> [About this exercise]:
From the records beneath, determine how many lines contain "Right" and report only that figure.

(Dataset entries)
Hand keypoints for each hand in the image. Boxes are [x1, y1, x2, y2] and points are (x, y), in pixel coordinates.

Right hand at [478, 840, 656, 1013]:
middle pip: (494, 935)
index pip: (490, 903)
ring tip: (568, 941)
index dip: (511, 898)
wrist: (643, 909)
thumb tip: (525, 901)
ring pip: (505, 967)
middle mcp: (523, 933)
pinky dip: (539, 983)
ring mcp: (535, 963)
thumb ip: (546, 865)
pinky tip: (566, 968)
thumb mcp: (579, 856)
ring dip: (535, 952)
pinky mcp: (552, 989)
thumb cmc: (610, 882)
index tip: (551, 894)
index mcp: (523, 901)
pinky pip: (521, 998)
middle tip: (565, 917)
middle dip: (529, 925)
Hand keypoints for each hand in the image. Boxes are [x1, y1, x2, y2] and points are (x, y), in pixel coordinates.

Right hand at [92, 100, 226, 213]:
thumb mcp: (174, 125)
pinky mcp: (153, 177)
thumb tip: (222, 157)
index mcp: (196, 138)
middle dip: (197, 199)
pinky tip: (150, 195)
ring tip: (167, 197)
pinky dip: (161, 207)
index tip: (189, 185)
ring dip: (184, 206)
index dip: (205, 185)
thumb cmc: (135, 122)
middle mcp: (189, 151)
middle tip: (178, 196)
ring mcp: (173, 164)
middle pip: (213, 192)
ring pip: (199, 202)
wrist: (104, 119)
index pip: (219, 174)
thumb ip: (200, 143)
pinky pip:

==

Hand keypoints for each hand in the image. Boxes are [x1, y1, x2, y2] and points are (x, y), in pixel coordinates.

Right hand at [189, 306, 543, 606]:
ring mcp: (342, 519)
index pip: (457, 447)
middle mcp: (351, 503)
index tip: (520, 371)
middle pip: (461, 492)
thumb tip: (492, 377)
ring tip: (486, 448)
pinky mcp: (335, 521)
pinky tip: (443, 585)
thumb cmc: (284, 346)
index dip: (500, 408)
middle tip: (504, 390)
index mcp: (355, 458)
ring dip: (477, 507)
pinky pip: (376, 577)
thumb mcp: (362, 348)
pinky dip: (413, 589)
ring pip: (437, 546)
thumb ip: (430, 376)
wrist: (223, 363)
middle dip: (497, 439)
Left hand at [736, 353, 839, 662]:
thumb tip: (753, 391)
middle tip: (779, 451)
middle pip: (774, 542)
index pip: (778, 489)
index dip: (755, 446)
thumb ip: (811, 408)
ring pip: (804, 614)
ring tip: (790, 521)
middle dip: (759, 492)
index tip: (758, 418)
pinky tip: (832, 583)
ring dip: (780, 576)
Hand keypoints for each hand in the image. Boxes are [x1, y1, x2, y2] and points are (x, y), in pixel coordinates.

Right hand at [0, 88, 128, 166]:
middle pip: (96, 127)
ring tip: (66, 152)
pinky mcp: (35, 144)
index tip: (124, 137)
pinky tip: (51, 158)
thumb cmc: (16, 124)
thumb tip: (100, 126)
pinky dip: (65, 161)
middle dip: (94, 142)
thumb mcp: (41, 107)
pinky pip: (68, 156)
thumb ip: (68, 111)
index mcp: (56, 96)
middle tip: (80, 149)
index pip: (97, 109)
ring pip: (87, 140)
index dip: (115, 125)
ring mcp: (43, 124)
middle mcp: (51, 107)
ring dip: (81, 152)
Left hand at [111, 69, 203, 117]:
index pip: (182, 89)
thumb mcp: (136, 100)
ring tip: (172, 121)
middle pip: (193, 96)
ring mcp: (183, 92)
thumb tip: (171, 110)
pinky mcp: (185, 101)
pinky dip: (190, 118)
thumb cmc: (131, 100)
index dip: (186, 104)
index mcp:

> [Expected answer]:
4